══ TEXTAUSZUG ══
Fersensporn und Plantarfasziitis – Behandlung in München

Der Fersensporn ist ein äusserst unangenehmes Beschwerdebild.

Die schmerzhafte Stelle ist in den allermeisten Fällen am Übergang des Fersenbeins ins Fußgewölbe, tendenziell in Richtung Innenseite des Fußes.

Er entsteht durch eine Reizung und Entzündung der Plantarfaszie, die eine sehnige Platte in unserem Fußgewölbe ist.

Die durch sie durchlaufenden Sehnen von Teilen der Unterschenkelmuskulatur dienen dazu, unsere Zehen zu beugen.

Dies ist sehr für unser Gleichgewicht und beim Gehen sehr wichtig.

Wenn sich die Spannungsverhältnisse im Fußgewölbe verändern, kann dies an der genannten Stelle zu einer Reizung und einer Entzündung kommen, der Plantarfasziitis.

Die Plantarfasziitis ist die Vorstufe des Fersensporns.

Wenn die Entzündung über einen längeren Zeitraum entsteht, bildet sich Knochengewebe mit viel eingalagertem Kalk.

Diesen Gebilde kann dann im Röntgenbild wie eine Katzenkralle aussehen.

Der oft unerträgliche Belastungsschmerz des Fersensporns wird durch die Entzündung an dieser Stelle hervorgerufen.

Therapie des Fersensporns:

Zuerst muß ich sagen, daß man den Fersensporn nicht weg bekommt.

Die gute Nachricht ist, er ist auch nicht das, was weh tut.

Der Schmerz entsteht durch die Anspannung und durch die Entzündung der Plantarfaszie.

Gerne wird zur Entzündungshemmung Cortison gespritzt. Das kann zumindest kurzzeitig Erleichterung bringen.

Auf lange Sicht kann es das Gewebe um den Fersensporn herum porös machen und so einen neuerlichen Grund für Reizungen bieten.

Oft wird Stoßwellentherapie zur Behandlung des Fersensporns angeboten.

Dabei handelt es sich um eine Reiztherapie, die durchaus erfolgreich ist.

Oft haben Patienten die Vorstellung, daß bei dieser Therapie der Kalk rieselt und der Fersensporn so verschwindet.

Dies ist nicht der Fall.

Ich finde die Stosswelle an sich eine gute, zeitsparende Therapie.
═══
> **AUFGABEN**:
1) Schreib das Stück aus dem Text über den Fersensporn von "Die Plantarfasziitis ist" bis "viel eingalagertem Kalk." noch einmal ab und tausch dabei "Vorstufe" gegen "Frühform" aus.
2) Beantworte zum Text über den Fersensporn diese Fragen:
(a) Was ist die Plantarfaszie?
(b) Wie kann der Fersensporn im Röntgenbild aussehen?
(c) Was kann Cortison auf lange Sicht mit dem Gewebe um den Fersensporn machen?
══ VORLIEGENDE DATEN ══
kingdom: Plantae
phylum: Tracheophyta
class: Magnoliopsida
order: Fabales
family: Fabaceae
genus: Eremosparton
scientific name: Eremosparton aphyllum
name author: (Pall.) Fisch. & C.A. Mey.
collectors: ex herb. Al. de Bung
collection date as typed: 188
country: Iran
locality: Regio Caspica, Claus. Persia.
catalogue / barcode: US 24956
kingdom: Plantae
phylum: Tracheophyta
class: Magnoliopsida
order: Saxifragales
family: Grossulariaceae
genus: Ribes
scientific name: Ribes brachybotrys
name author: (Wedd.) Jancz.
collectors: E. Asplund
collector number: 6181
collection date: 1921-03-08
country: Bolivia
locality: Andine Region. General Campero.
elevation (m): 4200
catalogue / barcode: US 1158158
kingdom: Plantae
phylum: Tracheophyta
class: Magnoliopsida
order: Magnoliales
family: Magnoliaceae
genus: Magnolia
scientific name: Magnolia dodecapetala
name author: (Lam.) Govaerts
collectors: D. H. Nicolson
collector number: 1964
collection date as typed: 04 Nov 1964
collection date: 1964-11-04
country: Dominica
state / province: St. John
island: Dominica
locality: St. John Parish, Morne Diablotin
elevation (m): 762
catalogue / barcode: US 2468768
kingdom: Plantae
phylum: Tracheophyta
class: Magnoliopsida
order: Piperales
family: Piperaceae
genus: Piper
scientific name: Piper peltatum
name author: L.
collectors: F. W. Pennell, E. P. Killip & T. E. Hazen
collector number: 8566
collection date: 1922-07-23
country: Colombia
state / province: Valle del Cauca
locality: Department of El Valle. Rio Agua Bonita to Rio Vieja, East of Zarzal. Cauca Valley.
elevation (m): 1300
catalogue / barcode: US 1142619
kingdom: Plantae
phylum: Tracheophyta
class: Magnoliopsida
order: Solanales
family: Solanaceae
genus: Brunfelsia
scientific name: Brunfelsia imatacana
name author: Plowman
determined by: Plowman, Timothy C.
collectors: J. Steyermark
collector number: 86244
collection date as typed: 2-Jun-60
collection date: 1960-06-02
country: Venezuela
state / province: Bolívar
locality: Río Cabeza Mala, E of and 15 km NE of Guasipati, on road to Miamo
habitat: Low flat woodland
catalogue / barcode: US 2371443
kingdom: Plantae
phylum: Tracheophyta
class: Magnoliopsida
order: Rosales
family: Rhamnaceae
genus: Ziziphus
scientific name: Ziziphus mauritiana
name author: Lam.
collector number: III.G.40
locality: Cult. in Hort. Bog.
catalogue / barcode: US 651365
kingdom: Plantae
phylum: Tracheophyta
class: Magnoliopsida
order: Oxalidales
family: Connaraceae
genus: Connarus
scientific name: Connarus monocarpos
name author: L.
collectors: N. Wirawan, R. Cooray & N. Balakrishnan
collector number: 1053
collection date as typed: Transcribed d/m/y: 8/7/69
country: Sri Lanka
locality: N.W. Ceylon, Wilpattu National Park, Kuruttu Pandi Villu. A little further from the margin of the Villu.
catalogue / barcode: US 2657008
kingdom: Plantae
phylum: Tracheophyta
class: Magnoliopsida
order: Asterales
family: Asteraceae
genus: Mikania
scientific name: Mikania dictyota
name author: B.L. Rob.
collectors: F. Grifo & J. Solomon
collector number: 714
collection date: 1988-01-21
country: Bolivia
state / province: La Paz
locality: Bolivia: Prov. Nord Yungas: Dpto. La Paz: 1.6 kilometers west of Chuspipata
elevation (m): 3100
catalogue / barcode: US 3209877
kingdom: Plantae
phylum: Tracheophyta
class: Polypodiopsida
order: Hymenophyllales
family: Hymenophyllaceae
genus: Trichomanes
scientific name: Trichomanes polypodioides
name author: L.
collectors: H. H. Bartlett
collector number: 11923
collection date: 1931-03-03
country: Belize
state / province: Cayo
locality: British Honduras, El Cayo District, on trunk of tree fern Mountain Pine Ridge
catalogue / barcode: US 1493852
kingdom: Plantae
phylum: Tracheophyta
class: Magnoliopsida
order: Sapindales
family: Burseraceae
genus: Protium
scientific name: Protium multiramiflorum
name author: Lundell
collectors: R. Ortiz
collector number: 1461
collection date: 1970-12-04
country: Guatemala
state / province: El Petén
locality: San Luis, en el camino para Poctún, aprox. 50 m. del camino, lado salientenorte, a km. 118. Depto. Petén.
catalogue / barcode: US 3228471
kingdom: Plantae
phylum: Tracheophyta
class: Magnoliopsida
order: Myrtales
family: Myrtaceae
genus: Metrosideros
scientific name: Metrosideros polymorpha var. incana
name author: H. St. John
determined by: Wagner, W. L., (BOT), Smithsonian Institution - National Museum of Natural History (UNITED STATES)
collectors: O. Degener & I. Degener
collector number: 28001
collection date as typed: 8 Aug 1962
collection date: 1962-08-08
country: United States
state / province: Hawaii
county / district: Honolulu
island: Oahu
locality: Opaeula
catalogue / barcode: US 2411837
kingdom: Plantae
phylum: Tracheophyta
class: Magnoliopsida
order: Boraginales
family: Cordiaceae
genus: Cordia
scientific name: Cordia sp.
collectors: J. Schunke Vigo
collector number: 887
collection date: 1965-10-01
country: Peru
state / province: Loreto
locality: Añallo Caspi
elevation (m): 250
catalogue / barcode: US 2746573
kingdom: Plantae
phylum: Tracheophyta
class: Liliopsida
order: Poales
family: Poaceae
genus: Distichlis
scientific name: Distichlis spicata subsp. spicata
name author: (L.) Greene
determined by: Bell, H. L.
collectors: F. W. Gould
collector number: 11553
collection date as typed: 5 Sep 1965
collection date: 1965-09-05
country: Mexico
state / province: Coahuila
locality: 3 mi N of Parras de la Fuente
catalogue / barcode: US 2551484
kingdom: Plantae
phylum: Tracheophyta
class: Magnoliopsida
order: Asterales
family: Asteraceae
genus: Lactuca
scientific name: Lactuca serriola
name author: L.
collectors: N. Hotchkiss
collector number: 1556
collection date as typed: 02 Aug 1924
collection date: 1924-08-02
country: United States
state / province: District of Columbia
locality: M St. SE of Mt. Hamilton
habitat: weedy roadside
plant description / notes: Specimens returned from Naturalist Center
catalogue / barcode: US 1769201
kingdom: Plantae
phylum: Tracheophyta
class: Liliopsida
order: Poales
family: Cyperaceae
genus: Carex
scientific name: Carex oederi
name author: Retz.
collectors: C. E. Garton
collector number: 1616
═══
> **LÖSUNGEN**:
1)
Die Plantarfasziitis ist die Frühform des Fersensporns.

Wenn die Entzündung über einen längeren Zeitraum entsteht, bildet sich Knochengewebe mit viel eingalagertem Kalk.

2)
(a) Eine sehnige Platte im Fußgewölbe.
(b) Wie eine Katzenkralle.
(c) Es kann das Gewebe porös machen.